Quiz - True or False, Encryption on a Redshift cluster is immutable
True - you can not change an encrypted Redshift cluster to a un-encrypted cluster
Redshift - what are the four tiers of encryption at REST?
Master key, Cluster encryption key, Database encryption key, Data encryption keys.
Redshift - what are the options of managing encryption keys? What are difference between these options? (name 3 of them)
You have two options: KMS and HSM (CloudHSM or On-Prem HSM)
Differences: 1) managed v.s. non-managed; 2) symmetric v.s. symmetric & non-symmetric encrytions; 3) multi-tenant v.s. single tenant 4) usage based pricing v.s. hourly rate on region
Quiz - Which of the following mechanisms work together to encrypt data at rest on instance store volumes and EBS volumes?
1) DriveCrypt
2) LUKS
3) Open-source HDFS Encryption
4) TrueCrypt
2) LUKS and 3) Open-source HDFS Encryption
Quiz - Your organization is going to use EMR with EMRFS. However, your security team requires that you both encrypt all data before sending it to S3 and that you maintain the keys.
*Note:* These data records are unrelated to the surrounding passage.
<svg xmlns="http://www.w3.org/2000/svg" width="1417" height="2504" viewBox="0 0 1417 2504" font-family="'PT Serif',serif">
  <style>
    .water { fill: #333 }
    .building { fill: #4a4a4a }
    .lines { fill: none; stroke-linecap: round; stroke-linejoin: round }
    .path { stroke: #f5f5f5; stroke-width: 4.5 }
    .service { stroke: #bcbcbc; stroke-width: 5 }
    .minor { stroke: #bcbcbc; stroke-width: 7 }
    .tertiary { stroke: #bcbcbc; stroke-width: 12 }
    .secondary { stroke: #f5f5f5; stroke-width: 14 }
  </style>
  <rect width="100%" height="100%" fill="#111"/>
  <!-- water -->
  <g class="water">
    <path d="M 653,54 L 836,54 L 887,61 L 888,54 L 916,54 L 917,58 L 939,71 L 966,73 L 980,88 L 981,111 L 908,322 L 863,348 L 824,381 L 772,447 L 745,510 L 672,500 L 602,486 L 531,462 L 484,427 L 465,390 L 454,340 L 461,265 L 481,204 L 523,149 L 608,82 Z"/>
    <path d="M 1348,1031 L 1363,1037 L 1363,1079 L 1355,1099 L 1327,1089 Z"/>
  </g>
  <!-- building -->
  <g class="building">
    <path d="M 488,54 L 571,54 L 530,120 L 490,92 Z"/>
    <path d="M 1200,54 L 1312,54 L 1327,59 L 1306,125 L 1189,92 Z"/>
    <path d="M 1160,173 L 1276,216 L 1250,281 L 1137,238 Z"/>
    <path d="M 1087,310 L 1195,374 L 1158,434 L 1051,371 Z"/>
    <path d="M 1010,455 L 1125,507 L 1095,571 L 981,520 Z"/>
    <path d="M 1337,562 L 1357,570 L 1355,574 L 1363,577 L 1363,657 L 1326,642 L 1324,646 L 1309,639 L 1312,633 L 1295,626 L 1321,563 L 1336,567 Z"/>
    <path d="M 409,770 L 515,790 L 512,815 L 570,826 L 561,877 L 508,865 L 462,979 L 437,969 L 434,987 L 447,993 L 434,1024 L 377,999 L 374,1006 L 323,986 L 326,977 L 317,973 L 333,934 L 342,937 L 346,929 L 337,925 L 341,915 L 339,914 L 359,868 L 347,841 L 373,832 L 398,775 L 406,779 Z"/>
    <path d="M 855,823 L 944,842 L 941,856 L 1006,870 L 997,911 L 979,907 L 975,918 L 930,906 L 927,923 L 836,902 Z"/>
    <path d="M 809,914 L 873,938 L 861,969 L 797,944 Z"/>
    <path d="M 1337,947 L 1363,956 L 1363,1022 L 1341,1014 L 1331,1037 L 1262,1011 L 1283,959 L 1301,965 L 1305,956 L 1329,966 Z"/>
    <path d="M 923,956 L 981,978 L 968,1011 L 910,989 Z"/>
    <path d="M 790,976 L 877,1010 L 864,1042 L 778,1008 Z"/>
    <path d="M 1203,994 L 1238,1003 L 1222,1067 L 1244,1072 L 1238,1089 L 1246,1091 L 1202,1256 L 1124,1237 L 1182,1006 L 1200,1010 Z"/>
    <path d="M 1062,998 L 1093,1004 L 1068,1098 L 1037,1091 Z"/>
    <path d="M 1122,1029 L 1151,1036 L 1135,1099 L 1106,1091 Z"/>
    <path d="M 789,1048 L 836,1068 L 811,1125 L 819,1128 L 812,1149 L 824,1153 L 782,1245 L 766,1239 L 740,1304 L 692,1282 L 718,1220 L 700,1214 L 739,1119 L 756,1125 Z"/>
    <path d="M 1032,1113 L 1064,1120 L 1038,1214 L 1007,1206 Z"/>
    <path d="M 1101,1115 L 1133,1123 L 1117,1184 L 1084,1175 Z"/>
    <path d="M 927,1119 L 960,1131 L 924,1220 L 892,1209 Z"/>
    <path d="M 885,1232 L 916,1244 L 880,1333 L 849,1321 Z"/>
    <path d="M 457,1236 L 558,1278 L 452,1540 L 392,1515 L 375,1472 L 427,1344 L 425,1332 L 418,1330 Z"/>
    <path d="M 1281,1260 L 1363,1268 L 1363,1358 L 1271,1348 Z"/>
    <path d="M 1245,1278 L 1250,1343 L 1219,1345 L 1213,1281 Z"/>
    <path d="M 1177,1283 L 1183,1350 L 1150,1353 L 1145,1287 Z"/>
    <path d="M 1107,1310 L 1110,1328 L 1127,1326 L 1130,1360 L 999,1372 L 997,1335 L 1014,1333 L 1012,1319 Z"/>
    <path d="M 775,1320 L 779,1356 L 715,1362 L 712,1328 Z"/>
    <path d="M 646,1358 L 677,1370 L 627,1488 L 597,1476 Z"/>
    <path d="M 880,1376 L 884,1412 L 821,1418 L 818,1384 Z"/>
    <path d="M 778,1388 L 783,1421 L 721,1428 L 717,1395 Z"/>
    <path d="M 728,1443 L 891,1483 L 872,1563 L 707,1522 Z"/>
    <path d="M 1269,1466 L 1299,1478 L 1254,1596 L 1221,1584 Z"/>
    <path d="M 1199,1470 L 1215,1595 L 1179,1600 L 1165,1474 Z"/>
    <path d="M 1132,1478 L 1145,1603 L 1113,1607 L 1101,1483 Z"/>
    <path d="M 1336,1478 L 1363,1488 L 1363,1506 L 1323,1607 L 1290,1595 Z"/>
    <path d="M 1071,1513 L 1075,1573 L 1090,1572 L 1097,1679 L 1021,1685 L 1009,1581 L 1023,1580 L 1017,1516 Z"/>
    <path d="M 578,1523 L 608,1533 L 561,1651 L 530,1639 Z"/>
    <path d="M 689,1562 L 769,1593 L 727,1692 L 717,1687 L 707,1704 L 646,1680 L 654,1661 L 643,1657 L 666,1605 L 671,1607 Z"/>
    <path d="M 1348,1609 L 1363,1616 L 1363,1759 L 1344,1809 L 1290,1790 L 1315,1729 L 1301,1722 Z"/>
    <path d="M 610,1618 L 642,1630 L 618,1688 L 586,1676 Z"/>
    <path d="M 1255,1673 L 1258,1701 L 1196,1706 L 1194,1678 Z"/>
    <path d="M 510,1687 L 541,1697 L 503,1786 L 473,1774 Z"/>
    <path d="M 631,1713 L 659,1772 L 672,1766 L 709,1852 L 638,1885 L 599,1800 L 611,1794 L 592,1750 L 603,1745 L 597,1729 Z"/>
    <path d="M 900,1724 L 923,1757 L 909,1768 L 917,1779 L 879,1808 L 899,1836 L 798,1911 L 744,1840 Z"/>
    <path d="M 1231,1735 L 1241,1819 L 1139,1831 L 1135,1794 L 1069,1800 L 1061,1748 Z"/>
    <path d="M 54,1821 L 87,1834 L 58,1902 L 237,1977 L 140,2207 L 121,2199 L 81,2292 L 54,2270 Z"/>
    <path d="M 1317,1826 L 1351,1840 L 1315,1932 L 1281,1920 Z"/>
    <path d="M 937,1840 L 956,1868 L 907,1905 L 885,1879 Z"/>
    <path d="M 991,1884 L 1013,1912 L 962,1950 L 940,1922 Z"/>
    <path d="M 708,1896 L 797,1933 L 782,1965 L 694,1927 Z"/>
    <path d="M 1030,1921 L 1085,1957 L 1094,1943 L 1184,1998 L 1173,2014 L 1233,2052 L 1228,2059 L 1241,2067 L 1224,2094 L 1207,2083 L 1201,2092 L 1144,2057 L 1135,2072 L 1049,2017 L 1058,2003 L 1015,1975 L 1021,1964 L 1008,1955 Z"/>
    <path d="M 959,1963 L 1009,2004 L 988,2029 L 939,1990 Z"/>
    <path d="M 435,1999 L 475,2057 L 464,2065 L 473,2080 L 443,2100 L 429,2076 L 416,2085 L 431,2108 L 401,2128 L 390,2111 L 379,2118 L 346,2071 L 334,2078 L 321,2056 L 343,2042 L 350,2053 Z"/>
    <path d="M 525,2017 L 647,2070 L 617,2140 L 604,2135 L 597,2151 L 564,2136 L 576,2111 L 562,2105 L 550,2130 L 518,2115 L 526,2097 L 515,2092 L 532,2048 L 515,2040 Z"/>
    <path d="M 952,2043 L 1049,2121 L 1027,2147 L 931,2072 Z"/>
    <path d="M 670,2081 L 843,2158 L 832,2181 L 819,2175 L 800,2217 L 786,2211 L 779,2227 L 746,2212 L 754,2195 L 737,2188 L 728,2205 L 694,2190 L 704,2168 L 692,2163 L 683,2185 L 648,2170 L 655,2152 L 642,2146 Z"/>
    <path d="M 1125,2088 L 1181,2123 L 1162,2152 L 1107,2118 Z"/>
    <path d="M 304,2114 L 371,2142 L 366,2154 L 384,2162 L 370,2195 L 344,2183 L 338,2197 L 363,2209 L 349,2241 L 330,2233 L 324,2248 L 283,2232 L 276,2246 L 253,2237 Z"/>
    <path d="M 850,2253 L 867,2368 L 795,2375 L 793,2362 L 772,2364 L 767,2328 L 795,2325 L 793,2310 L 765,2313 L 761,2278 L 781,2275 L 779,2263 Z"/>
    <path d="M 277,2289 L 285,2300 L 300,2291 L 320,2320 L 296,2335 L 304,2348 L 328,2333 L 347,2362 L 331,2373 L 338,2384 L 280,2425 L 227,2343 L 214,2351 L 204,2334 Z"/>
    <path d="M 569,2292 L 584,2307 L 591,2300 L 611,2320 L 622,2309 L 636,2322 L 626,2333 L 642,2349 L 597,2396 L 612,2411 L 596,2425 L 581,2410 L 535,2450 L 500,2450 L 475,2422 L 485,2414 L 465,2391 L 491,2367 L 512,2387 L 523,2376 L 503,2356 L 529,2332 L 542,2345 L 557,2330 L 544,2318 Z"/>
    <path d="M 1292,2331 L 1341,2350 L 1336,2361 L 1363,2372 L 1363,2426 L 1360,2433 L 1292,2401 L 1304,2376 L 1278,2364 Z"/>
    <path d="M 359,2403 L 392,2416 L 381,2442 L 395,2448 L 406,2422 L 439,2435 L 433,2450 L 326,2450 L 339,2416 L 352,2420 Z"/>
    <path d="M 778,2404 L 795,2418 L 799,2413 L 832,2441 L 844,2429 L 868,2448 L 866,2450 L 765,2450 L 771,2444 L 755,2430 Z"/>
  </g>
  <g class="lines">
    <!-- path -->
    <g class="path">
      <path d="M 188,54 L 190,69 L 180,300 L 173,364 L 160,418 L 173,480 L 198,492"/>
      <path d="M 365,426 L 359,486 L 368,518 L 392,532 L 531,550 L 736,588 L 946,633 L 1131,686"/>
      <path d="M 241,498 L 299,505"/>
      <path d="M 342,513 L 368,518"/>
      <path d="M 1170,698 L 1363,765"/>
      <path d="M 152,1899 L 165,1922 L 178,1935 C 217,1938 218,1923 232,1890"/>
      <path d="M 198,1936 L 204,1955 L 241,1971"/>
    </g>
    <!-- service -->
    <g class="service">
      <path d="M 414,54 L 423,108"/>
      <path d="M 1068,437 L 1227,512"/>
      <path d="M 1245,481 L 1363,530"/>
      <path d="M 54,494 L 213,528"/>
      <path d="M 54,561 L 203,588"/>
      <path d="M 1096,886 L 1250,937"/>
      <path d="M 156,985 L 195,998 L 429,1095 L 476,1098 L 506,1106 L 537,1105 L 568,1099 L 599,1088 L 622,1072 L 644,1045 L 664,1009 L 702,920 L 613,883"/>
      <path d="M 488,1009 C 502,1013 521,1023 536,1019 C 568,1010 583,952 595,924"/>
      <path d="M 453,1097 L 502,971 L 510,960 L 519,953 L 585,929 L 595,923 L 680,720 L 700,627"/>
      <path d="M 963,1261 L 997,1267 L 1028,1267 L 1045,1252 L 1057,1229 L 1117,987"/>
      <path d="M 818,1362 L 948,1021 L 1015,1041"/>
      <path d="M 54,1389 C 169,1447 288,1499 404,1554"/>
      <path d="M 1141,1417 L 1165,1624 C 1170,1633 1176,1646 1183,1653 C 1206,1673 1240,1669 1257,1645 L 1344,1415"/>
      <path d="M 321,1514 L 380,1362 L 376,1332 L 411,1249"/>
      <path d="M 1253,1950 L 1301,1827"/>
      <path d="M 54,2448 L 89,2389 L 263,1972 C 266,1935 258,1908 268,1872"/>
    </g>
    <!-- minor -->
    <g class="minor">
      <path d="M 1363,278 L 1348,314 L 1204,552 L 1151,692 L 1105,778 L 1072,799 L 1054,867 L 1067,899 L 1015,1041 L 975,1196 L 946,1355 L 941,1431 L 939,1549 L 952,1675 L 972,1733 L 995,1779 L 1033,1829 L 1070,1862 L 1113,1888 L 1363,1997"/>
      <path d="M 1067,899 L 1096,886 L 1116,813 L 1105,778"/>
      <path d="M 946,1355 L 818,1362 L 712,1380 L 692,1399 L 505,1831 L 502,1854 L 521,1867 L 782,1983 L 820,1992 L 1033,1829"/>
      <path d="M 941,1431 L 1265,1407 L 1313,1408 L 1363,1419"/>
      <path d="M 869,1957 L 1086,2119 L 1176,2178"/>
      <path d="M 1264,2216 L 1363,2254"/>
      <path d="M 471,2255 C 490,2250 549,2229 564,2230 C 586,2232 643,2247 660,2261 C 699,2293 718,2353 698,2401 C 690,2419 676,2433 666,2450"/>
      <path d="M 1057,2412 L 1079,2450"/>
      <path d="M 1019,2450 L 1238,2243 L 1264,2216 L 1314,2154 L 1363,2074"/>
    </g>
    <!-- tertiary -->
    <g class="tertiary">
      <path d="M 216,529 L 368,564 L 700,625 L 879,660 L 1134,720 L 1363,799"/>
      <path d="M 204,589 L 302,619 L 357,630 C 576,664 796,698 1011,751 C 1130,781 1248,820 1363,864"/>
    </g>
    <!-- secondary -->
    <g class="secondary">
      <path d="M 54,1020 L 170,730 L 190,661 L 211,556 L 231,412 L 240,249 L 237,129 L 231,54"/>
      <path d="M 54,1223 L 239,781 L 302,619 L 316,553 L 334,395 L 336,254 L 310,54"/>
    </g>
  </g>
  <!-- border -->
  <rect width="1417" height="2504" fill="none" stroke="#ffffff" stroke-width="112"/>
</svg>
Which encryption option should be used?
1) CSE-KMS 2) CSE-Custom 3) SSE-S3 4) SSE-KMS
2) CSE-Custom
In this case, you would use CSE-Custom, where you would encrypt the data before sending it to S3 and also manage the client-side master key. The other encryption options available are: S3 Server-Side Encryption (SSE-S3), S3 manages keys for you; Server-Side Encryption with KMS–Managed Keys (SSE-KMS), S3 uses a customer master key that is managed in the Key Management Service to encrypt and decrypt the data before saving it to an S3 bucket; Client-Side Encryption with KMS-Managed Keys (CSE-KMS), the EMR cluster uses a customer master key to encrypt data before sending it to Amazon S3 for storage and to decrypt the data after it is downloaded.
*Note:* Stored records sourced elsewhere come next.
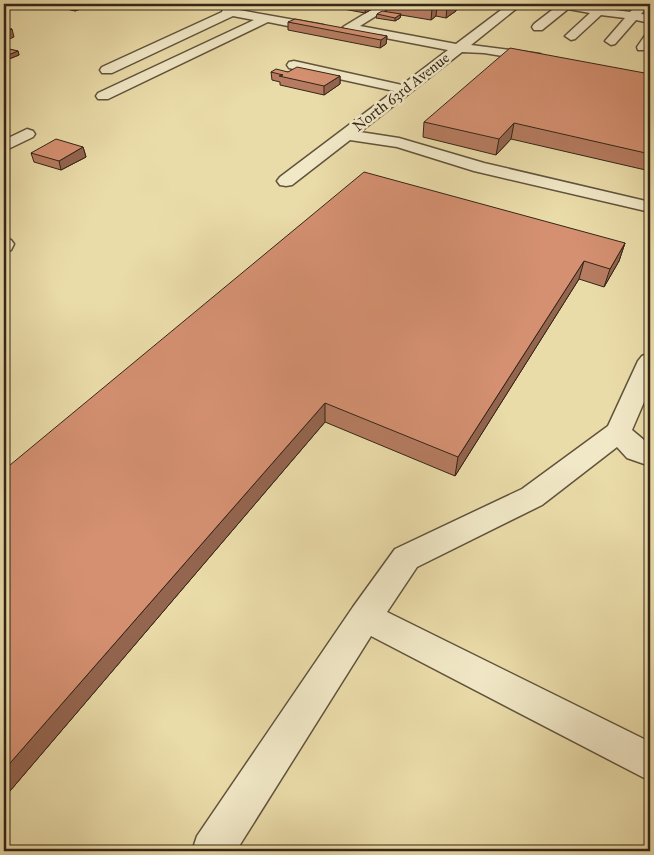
<svg xmlns="http://www.w3.org/2000/svg" width="654" height="855" viewBox="0 0 654 855" font-family="'IM FELL Great Primer',serif">
<style>
.lines{fill:none;stroke-linecap:round;stroke-linejoin:round}
.minor-casing{stroke:#61533c;stroke-width:3}
.minor{fill:#f1e8c7;fill-rule:evenodd}
.wall{fill:#b67c61;stroke:#332517}
.shaded-wall{fill:#94654f;stroke:#332517}
.building{fill:#d49071;stroke:#332517}
.labels{text-anchor:middle;dominant-baseline:central;stroke-width:5;stroke-linejoin:round;paint-order:stroke}
.far-street-label{font-size:15px;fill:#332517;stroke:#f1e8c7}
</style>
<rect width="100%" height="100%" fill="#eadca9"/>
<filter id="stains"><feTurbulence type="fractalNoise" baseFrequency=".004" numOctaves="4"/><feColorMatrix values="0 0 0 0 .2 0 0 0 0 .09 0 0 0 0 .02 0 0 0 .5 -.17"/></filter>
<radialGradient id="worn" r=".72"><stop offset=".6" stop-color="#630" stop-opacity="0"/><stop offset="1" stop-color="#630" stop-opacity=".3"/></radialGradient>
<g class="lines">
<defs>
<g id="minor">
<path d="M233 4H248L239 10 323 25 329 29 323 33 268 22 108 99H98L96 96 98 93 254 20 233 16 112 73H102L100 70 102 67 222 12 223 9Z"/>
<path d="M381 4H395L360 26 456 44 509 4H522L471 45 540 54 547 58 540 62 484 53 462 52 360 132 399 138 484 163 650 202V212L474 171 397 147 350 140 292 185 286 186 280 185 277 181 280 177 394 91 289 68 287 65 289 62 294 61 402 85 448 50 349 31 343 27Z"/>
<path d="M551 4H577L596 7 600 4H612L608 9 630 12 638 4H646L648 6 641 14 650 15V23L636 20 615 44 611 45 605 41 625 18 601 15 575 39 571 40 565 36 590 13 568 9 542 30H534L532 27 534 24 556 7Z"/>
<path d="M650 33V46L648 50H638L637 47 646 34Z"/>
<path d="M27 129 33 131 35 134 33 137 4 151V140Z"/>
<path d="M4 238 11 240 14 244 11 250 4 252Z"/>
<path d="M650 353V388L632 430 650 445V466L627 458 617 447 542 505 417 567 387 612 650 742V781L371 636 236 851H192L197 836 353 607 395 549 522 489 608 426 638 361 642 356Z"/>
</g>
</defs>
<use href="#minor" class="minor-casing"/>
<use href="#minor" class="minor"/>
</g>
<g class="wall">
<path d="M61 4H93L75 11 62 8Z"/>
<path d="M338 4H381L365 13 338 8Z"/>
<path d="M387 4H456V11L446 18 436 16 431 20 401 15 400 18 395 21 376 18 377 14 386 12Z"/>
<path d="M288 22 387 36 386 44 380 48 288 30Z"/>
<path d="M4 48 18 51 19 55 9 59 4 58Z"/>
<path d="M271 72H288L340 76V84L324 95 280 85V82L272 80Z"/>
<path d="M650 74V171L511 139 496 155 423 137 424 122Z"/>
<path d="M83 147 86 157 61 170 34 162 31 153Z"/>
<path d="M625 243 619 261 604 287 579 279 455 476 325 422 4 798V470Z"/>
</g>
<g class="shaded-wall">
<path d="M73 4H93L75 11Z"/>
<path d="M368 4H381L365 13 366 5Z"/>
<path d="M452 4H456V11L446 18 447 7Z"/>
<path d="M437 6 436 16 431 20 432 9Z"/>
<path d="M401 14 400 18 395 21V18Z"/>
<path d="M12 29 14 37 5 41 6 44 4 45V32Z"/>
<path d="M387 36 386 44 380 48 381 40Z"/>
<path d="M18 51 19 55 9 59 8 55Z"/>
<path d="M340 76V84L324 95V86Z"/>
<path d="M514 123 511 139 496 155 499 139Z"/>
<path d="M83 147 86 157 61 170 59 161Z"/>
<path d="M625 243 619 261 604 287 610 269Z"/>
<path d="M584 261 579 279 455 476 458 457Z"/>
<path d="M325 403V422L4 798V770Z"/>
</g>
<g class="building">
<path d="M356 4H368L366 5Z"/>
<path d="M398 4H452L447 7 437 6 432 9Z"/>
<path d="M382 11 401 14 395 18 377 14Z"/>
<path d="M295 19 387 36 381 40 288 22Z"/>
<path d="M4 28 12 29 4 32Z"/>
<path d="M4 48 18 51 8 55 4 54Z"/>
<path d="M510 48 650 74V154L514 123 499 139 424 122Z"/>
<path d="M297 67 340 76 324 86 279 76 283 75 271 72 276 69 288 72Z"/>
<path d="M56 139 83 147 59 161 31 153Z"/>
<path d="M364 172 625 243 610 269 584 261 458 457 325 403 4 770V470Z"/>
</g>
<g class="labels">
<g class="far-street-label">
<text transform="translate(401 92) rotate(-38)">North 63rd Avenue</text>
</g>
</g>
<rect width="654" height="855" fill="none" stroke="#eadca9" stroke-width="20"/>
<rect x="5" y="5" width="644" height="845" fill="none" stroke="#332517" stroke-width="2.5"/>
<rect x="10" y="10" width="634" height="835" fill="none" stroke="#332517"/>
<rect width="100%" height="100%" filter="url(#stains)"/>
<rect width="100%" height="100%" fill="url(#worn)"/>
</svg>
Quiz - You have enabled encryption for your Redshift cluster and loaded 7 TBs of data into the cluster. It turns out that encryption was not required on this cluster after all. You want to make a change and ensure that the cluster is not encrypted. What are your options?
1) Restore from the latest snapshot.
2) Unload the data into S3 and reload it into a cluster that is not encrypted.
3) Check the decrypt checkbox in the Redshift modification options.
4) Delete the KMS managed keys.
5) Create a new cluster that is not encrypted and reload the data.
2) and 5)
Once you enable encryption for a Redshift cluster upon launch, you can cannot then change it to an unencrypted cluster. You’ll have to unload the data and reload the data into a new cluster with your new encryption setting. Alternatively, if you still have the data in S3 or other supported source, then load the data into a new cluster with your new encryption setting. When you encrypt a Redshift cluster, data blocks and system metadata are encrypted for the cluster and its snapshots.